De même, l’inculpation de 13 hommes impliqués dans une vague de violence communale meurtrière en 2013 dans la région de N’Zérékoré, dans le sud du pays, qui avait fait quelque 200 morts, n’a pas conduit à l’ouverture d’une enquête sur le rôle qu’ont joué dans cette violence plusieurs hommes politiques perçus comme étant proches du parti dirigeant. Des huissiers de justice responsables de l’exécution de nombreuses décisions ont dénoncé une ingérence politique fréquente dans leurs travaux.

Cadre législatif et institutionnel

Le cadre juridique a réalisé des progrès manifestes dans le domaine des droits humains. Citons notamment, fin 2014, l’adoption de la Stratégie nationale pour une réforme du secteur de la justice ; en janvier 2015, la création d’une institution indépendante de défense des droits humains telle que mandatée par la constitution guinéenne de 2010, même s’il convient de noter qu’elle n’est pas conforme aux Principes de Paris ; et, en juin 2015, l’adoption d’une loi sur le maintien de l’ordre public qui renforce le contrôle qu’exercent les civils sur les services de sécurité.

La Guinée n’a toujours pas ratifié le Protocole facultatif se rapportant à la Convention contre la torture et autres peines ou traitements cruels, inhumains ou dégradants, ni le Protocole facultatif à la Convention sur l’élimination de toutes les formes de discrimination à l’égard des femmes. En outre, la Guinée n’a pas encore codifié le crime de torture dans son code pénal. Elle n’a pas non plus ratifié le Protocole relatif à la Charte africaine des droits de l’Homme et des peuples portant création d’une Cour africaine des droits de l’Homme et des peuples.

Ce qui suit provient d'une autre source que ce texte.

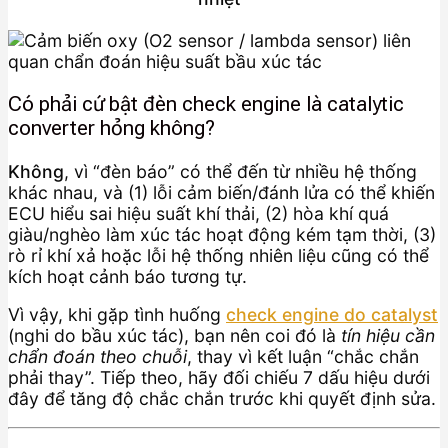
Có phải cứ bật đèn check engine là catalytic
converter hỏng không?
Không
, vì “đèn báo” có thể đến từ nhiều hệ thống
khác nhau, và (1) lỗi cảm biến/đánh lửa có thể khiến
ECU hiểu sai hiệu suất khí thải, (2) hòa khí quá
giàu/nghèo làm xúc tác hoạt động kém tạm thời, (3)
rò rỉ khí xả hoặc lỗi hệ thống nhiên liệu cũng có thể
kích hoạt cảnh báo tương tự.
Vì vậy, khi gặp tình huống
check engine do catalyst
(nghi do bầu xúc tác), bạn nên coi đó là
tín hiệu cần
chẩn đoán theo chuỗi
, thay vì kết luận “chắc chắn
phải thay”. Tiếp theo, hãy đối chiếu 7 dấu hiệu dưới
đây để tăng độ chắc chắn trước khi quyết định sửa.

Le ministère des Droits de l’homme et des Libertés publiques, créé en 2012, a activement encouragé le respect des droits humains, malgré des contraintes budgétaires. Le ministre Gassama Kalifa Diaby s’est rendu dans des prisons, a établi des liens avec la société civile et s’est prononcé en faveur du renforcement de la justice et du respect de la liberté de la presse.

Forces de sécurité

La discipline au sein des forces de sécurité et le contrôle civil exercé sur celles-ci semblent s’être améliorés, et les autorités paraissent légèrement plus disposées à sanctionner les membres des forces de sécurité impliqués dans des violations et à s’assurer que le personnel réponde à ses convocations en justice. La hiérarchie militaire a veillé à ce que l’armée et la garde présidentielle restent dans leurs casernes, et les forces mandatées pour répondre aux troubles civils—la police et la gendarmerie—l’ont fait de manière proportionnée et sous contrôle civil.

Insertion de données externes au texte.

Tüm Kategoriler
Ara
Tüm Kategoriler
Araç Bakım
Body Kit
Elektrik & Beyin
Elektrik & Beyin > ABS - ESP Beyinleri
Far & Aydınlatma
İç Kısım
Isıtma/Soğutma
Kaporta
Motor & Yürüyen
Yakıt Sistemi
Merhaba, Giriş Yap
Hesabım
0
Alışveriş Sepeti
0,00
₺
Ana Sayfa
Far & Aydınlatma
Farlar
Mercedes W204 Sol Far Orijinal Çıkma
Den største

Cependant, en 2015, des membres des forces de sécurité ont été impliqués dans de nombreux incidents impliquant un recours excessif à une force meurtrière, qui a entraîné la mort de plusieurs manifestants, un comportement abusif et le mauvais traitement de détenus alors que des membres des forces de sécurité répondaient à des manifestations et à des actes de criminalité. Les forces de sécurité ont également été impliquées dans plusieurs actes d’extorsion, de pots-de-vin, de vol et de banditisme pur et simple et, dans une moindre mesure, de torture et de viol.

Cela fait longtemps que les forces de sécurité font preuve d’un manque de neutralité politique, qui se manifeste dans leur recours à des propos racistes et dans le fait qu’elles ne protègent pas de manière égale les citoyens de toutes les catégories ethniques et religieuses, notamment ceux qui soutiennent l’opposition politique.

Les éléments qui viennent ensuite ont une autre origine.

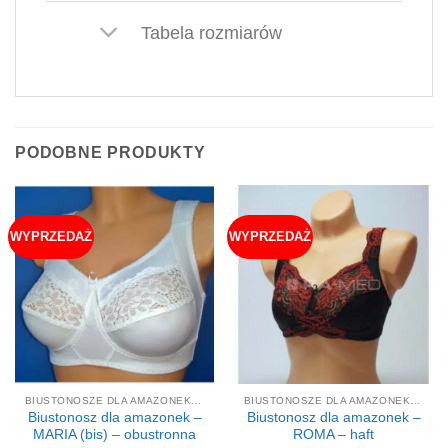
Tabela rozmiarów
PODOBNE PRODUKTY
WYPRZEDAŻ
WYPRZEDAŻ
BIUSTONOSZE DLA AMAZONEK, STANIKI
BIUSTONOSZE DLA AMAZONEK, STANIKI
Biustonosz dla amazonek –
Biustonosz dla amazonek –
MARIA (bis) – obustronna
ROMA – haft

Principaux acteurs internationaux

Les principaux partenaires internationaux de la Guinée, notamment l’ONU, la CEDEAO, l’UE, la France et les États-Unis, ont en grande partie cherché à ce que l’élection présidentielle soit maintenue sur la bonne voie, tandis que les bailleurs de fonds ont appuyé des programmes pour gérer les conséquences de la crise sanitaire liée à l’épidémie d’Ebola, renforcer l’État de droit et améliorer la discipline au sein du secteur de la sécurité. Ces acteurs ont rarement émis des déclarations publiques pour réclamer des programmes dans le domaine de l’obligation de rendre compte de ses actes.

L’UE, premier bailleur de fonds de la Guinée, a financé des projets dans les domaines de la justice, de la réforme du secteur de la sécurité, du transport et de l’assistance dans le contexte de l’épidémie d’Ébola. Au lendemain decette crise qui a frappé le pays en 2014, de nombreux bailleurs de fonds internationaux ont considérablement accru leur aide au développement en Guinée. Parmi les fonds supplémentaires annoncés en 2015, citons 450 millions d’euros (749 millions de dollars US) provenant de l’UE, et 37,7 millions de dollars émanant du Fonds monétaire international, ainsi que 650 millions de dollars octroyés par la Banque mondiale à la Guinée, au Liberia et à la Sierra Leone. L’UE et le Programme de développement de l’ONU ont montré l’exemple en soutenant le renforcement du système judiciaire guinéen et en appuyant la réforme du secteur de la sécurité.

Le bureau de pays du Haut-Commissariat des Nations Unies aux droits de l’homme a régulièrement rendu compte d’exactions, contrôlé les conditions de détention et soutenu la Commission des droits de la personne, mais il n’a pas dénoncé publiquement les préoccupations relatives aux droits humains. En septembre, la Représentante spéciale du Secrétaire général sur la violence sexuelle commise en période de conflits, Zainab Bangura, dont le bureau a continué d’appuyer l’obligation de rendre compte des crimes commis pendant le massacre du stade de 2009 et de traduire en justice les auteurs de viols, s’est rendue en Guinée pour encourager l’enquête à progresser encore davantage.

La Guinée a fait l’objet d’un Examen périodique universel (EPU) devant le Conseil des droits de l’homme de l’ONU en janvier 2015. En juin, la Guinée a accepté les recommandations de l’EPU concernant les actes de torture, les disparitions forcées, les mises en détention illégales, les conditions carcérales, la réforme de la justice et de la sécurité, l’impunité parmi les forces de sécurité et les droits des femmes et des enfants.

La Commission de consolidation de la paix de l’ONU a financé des programmes pour soutenir la réforme du secteur de la sécurité, la réconciliation et la prévention du conflit dans les régions touchées par l’épidemie Ebola. Suite à la mort du coordonnateur national pour le Fonds des Nations Unies pour la consolidation de la paix (FCP) à Conakry en février, que le gouvernement a présumée comme constituant une attaque criminelle, le FCP a déployé une mission à Conakry pour veiller à ce qu’une enquête soit ouverte sur ce meurtre.

La Cour pénale internationale (CPI), qui a confirmé en octobre 2009 que la situation en Guinée faisait l’objet d’un examen préliminaire, a continué d’insister auprès des autorités nationales sur la nécessité de faire avancer l’enquête et sur l’importance de mener des procédures dans des délais raisonnables. Fatou Bensouda, la Procureure de la CPI, s’est rendue en Guinée en juillet pour évaluer les progrès—c’était la seconde fois cette année que des représentants de son bureau se déplaçaient dans ce pays.